Para completar, “infelizmente, os mais velhos vêm sofrendo com a afirmação de que leite faz mal e perdem uma fonte proteica, como se todo mundo tivesse intolerância à lactose”, diz.
E há que se ter cuidado com os suplementos da vez, destacam especialistas. Novamente, o recomendado é individualizar. “A creatina, por exemplo, sequestra água do corpo para dentro do músculo, mas pode causar complicações para a pessoa se ela não se hidratar – e idoso, você sabe, não gosta de tomar água”, afirma a nutricionista.
“O jovem, quando exagera nos modismos aos 30 anos, pode se recuperar depois porque ele tem muito hormônio e músculo, mas o idoso não tem esse arsenal nem esse tempo”, acrescenta.
Os idosos e as canetas emagrecedoras
Outro produto que vêm sendo muito requisitado nos consultórios dos geriatras são as canetas para emagrecimento. Para Valente, embora não haja estudos conclusivos sobre suas consequências nos idosos, elas podem ser usadas com parcimônia, desde que se entenda o retorno positivo que podem trazer. “Se, ao perder peso, o paciente tem uma melhora na dor que está sentindo no joelho, se o diabetes está mais bem controlado, o benefício pode ser superior aos efeitos colaterais”, diz. Por efeitos colaterais nesse caso, entende-se, por exemplo, tontura, fraqueza, náusea e hipoglicemia.

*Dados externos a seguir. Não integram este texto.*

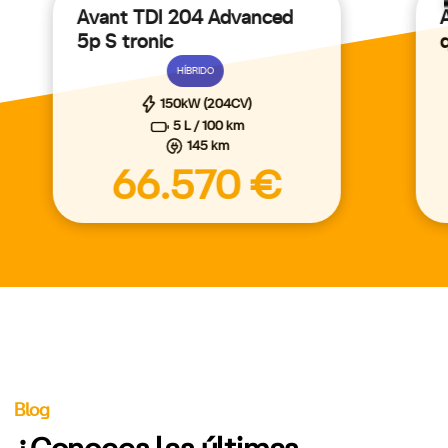
Avant TDI 204 Advanced
5p S tronic
HÍBRIDO
150kW (204CV)
5 L / 100 km
145 km
66.570 €
Blog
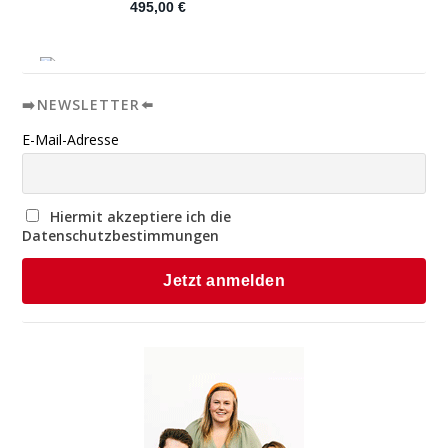
➡️NEWSLETTER⬅️
E-Mail-Adresse
Hiermit akzeptiere ich die
Datenschutzbestimmungen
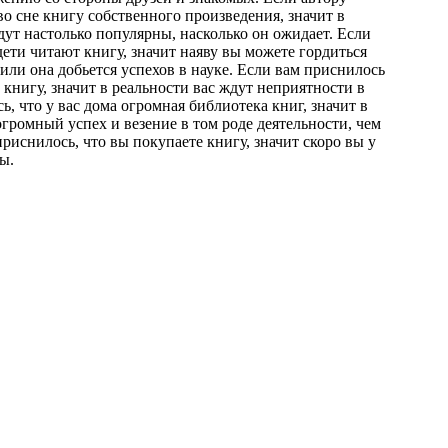
во сне книгу собственного произведения, значит в
дут настолько популярны, насколько он ожидает. Если
дети читают книгу, значит наяву вы можете гордиться
или она добьется успехов в науке. Если вам приснилось
книгу, значит в реальности вас ждут неприятности в
ь, что у вас дома огромная библиотека книг, значит в
огромный успех и везение в том роде деятельности, чем
приснилось, что вы покупаете книгу, значит скоро вы у
ы.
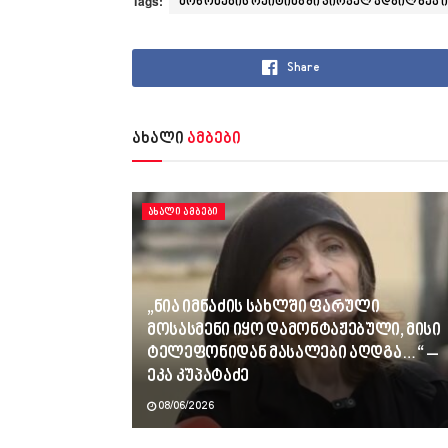
Tags:
მოწონების რეიტინგში პირველ ადგილზეა 
Share
ახალი
ამბები
ᲐᲮᲐᲚᲘ ᲐᲛᲑᲔᲑᲘ
„ნია იმნაძის სახლში ფარული
მოსასმენი იყო დამონტაჟებული, მისი
ტელეფონიდან მასალები აღდგა…“ –
ეკა კუპატაძე
08/06/2026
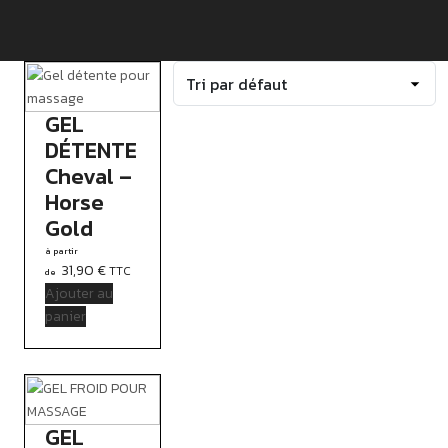
GEL
DÉTENTE
Cheval –
Horse
Gold
31,90
€
TTC
Ajouter au
panier
GEL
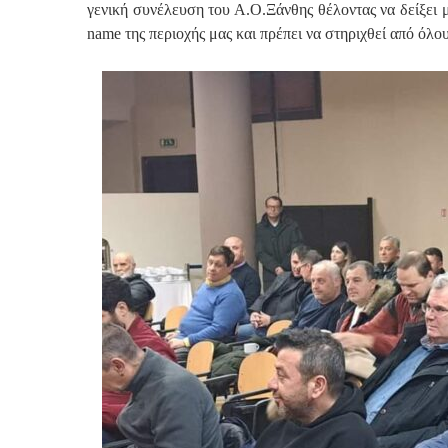
γενική συνέλευση του Α.Ο.Ξάνθης θέλοντας να δείξει μ
name της περιοχής μας και πρέπει να στηριχθεί από όλο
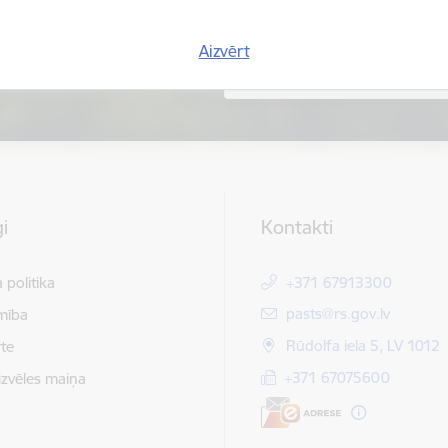
Aizvērt
i
Kontakti
 politika
+371 67913300
E-pasts:
pasts@rs.gov.lv
mība
Rūdolfa iela 5, LV 1012
te
+371 67075600
izvēles maiņa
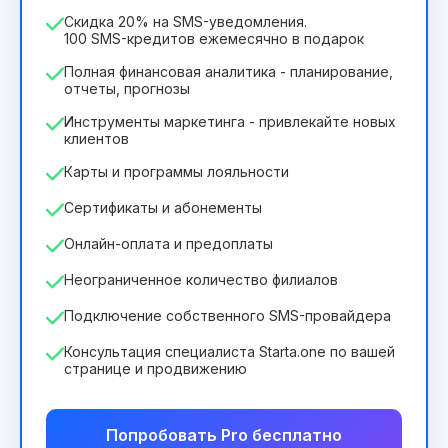
2932₴
за
12
Months
Скидка 20% на SMS-уведомления.
100 SMS-кредитов ежемесячно в подарок
Полная финансовая аналитика - планирование,
отчеты, прогнозы
Инструменты маркетинга - привлекайте новых
клиентов
Карты и программы лояльности
Сертификаты и абонементы
Онлайн-оплата и предоплаты
Неограниченное количество филиалов
Подключение собственного SMS-провайдера
Консультация специалиста Starta.one по вашей
странице и продвижению
Попробовать Pro бесплатно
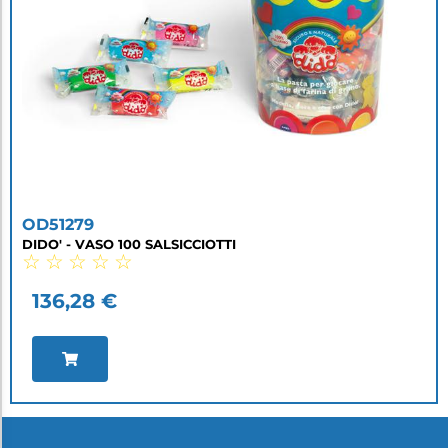
OD51279
DIDO' - VASO 100 SALSICCIOTTI
☆
☆
☆
☆
☆
136,28
€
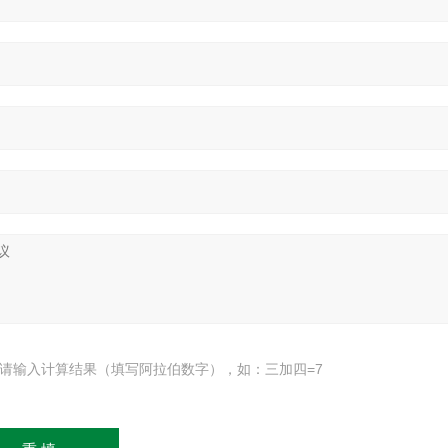
请输入计算结果（填写阿拉伯数字），如：三加四=7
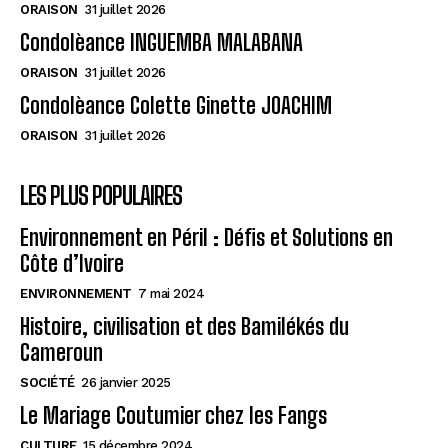
ORAISON
31 juillet 2026
Condolèance INGUEMBA MALABANA
ORAISON
31 juillet 2026
Condolèance Colette Ginette JOACHIM
ORAISON
31 juillet 2026
LES PLUS POPULAIRES
Environnement en Péril : Défis et Solutions en
Côte d’Ivoire
ENVIRONNEMENT
7 mai 2024
Histoire, civilisation et des Bamilékés du
Cameroun
SOCIÉTÉ
26 janvier 2025
Le Mariage Coutumier chez les Fangs
CULTURE
15 décembre 2024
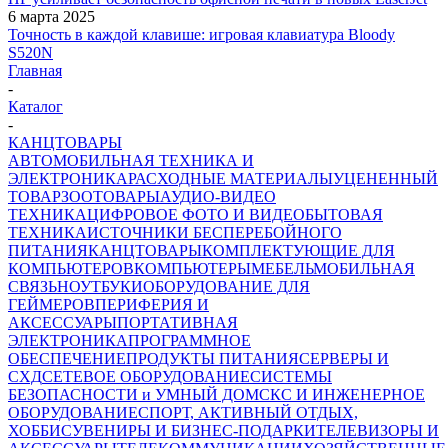
6 марта 2025
Точность в каждой клавише: игровая клавиатура Bloody
S520N
Главная
-
Каталог
-
КАНЦТОВАРЫ
АВТОМОБИЛЬНАЯ ТЕХНИКА И
ЭЛЕКТРОНИКА
РАСХОДНЫЕ МАТЕРИАЛЫ
УЦЕНЕННЫЙ
ТОВАР
ЗООТОВАРЫ
АУДИО-ВИДЕО
ТЕХНИКА
ЦИФРОВОЕ ФОТО И ВИДЕО
БЫТОВАЯ
ТЕХНИКА
ИСТОЧНИКИ БЕСПЕРЕБОЙНОГО
ПИТАНИЯ
КАНЦТОВАРЫ
КОМПЛЕКТУЮЩИЕ ДЛЯ
КОМПЬЮТЕРОВ
КОМПЬЮТЕРЫ
МЕБЕЛЬ
МОБИЛЬНАЯ
СВЯЗЬ
НОУТБУКИ
ОБОРУДОВАНИЕ ДЛЯ
ГЕЙМЕРОВ
ПЕРИФЕРИЯ И
АКСЕССУАРЫ
ПОРТАТИВНАЯ
ЭЛЕКТРОНИКА
ПРОГРАММНОЕ
ОБЕСПЕЧЕНИЕ
ПРОДУКТЫ ПИТАНИЯ
СЕРВЕРЫ И
СХД
СЕТЕВОЕ ОБОРУДОВАНИЕ
СИСТЕМЫ
БЕЗОПАСНОСТИ и УМНЫЙ ДОМ
СКС И ИНЖЕНЕРНОЕ
ОБОРУДОВАНИЕ
СПОРТ, АКТИВНЫЙ ОТДЫХ,
ХОББИ
СУВЕНИРЫ И БИЗНЕС-ПОДАРКИ
ТЕЛЕВИЗОРЫ И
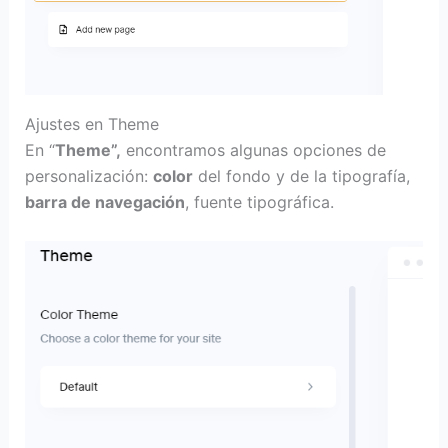
Ajustes en Theme
En “
Theme”,
encontramos algunas opciones de
personalización:
color
del fondo y de la tipografía,
barra de navegación
, fuente tipográfica.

Já Myrian destaca que a velocidade da perda de peso propiciada pelas canetas com semaglutida, liraglutida e tirzepatida pode levar à perda de músculo para o idoso, se não for acompanhada de perto. Pacientes seus chegaram de bengala depois de um tempo sumidos do consultório porque usaram esse tipo de remédio e perderam 10 quilos em três meses. “É adiantar uma sarcopenia que a pessoa talvez viesse a ter dali a uns 10 anos por uma questão, na maioria das vezes, de vaidade.”
Outro ponto é a aplicação intermitente das canetas em função do seu custo. Embora fabricantes venham anunciando redução dos preços de algumas versões nos últimos tempos, elas continuam acima do poder aquisitivo da maioria da população, que encampa o tratamento já sabendo que vai interrompê-lo dali a quatro ou cinco meses, antes que o corpo se acostume com a nova condição, o que pode levar dois ou três anos.
“Se a pessoa não mudar de hábitos, vai ser difícil sustentar o novo peso porque o organismo entende que ele está abaixo do normal e vai querer recuperar o que perdeu”, diz Valente. “Isso, infelizmente, virou fórmula mágica”, define Mogiruchi. “É o que os americanos chamam de quick fix, ou conserto rápido, algo que não existe na saúde. Especialmente na saúde dos idosos.”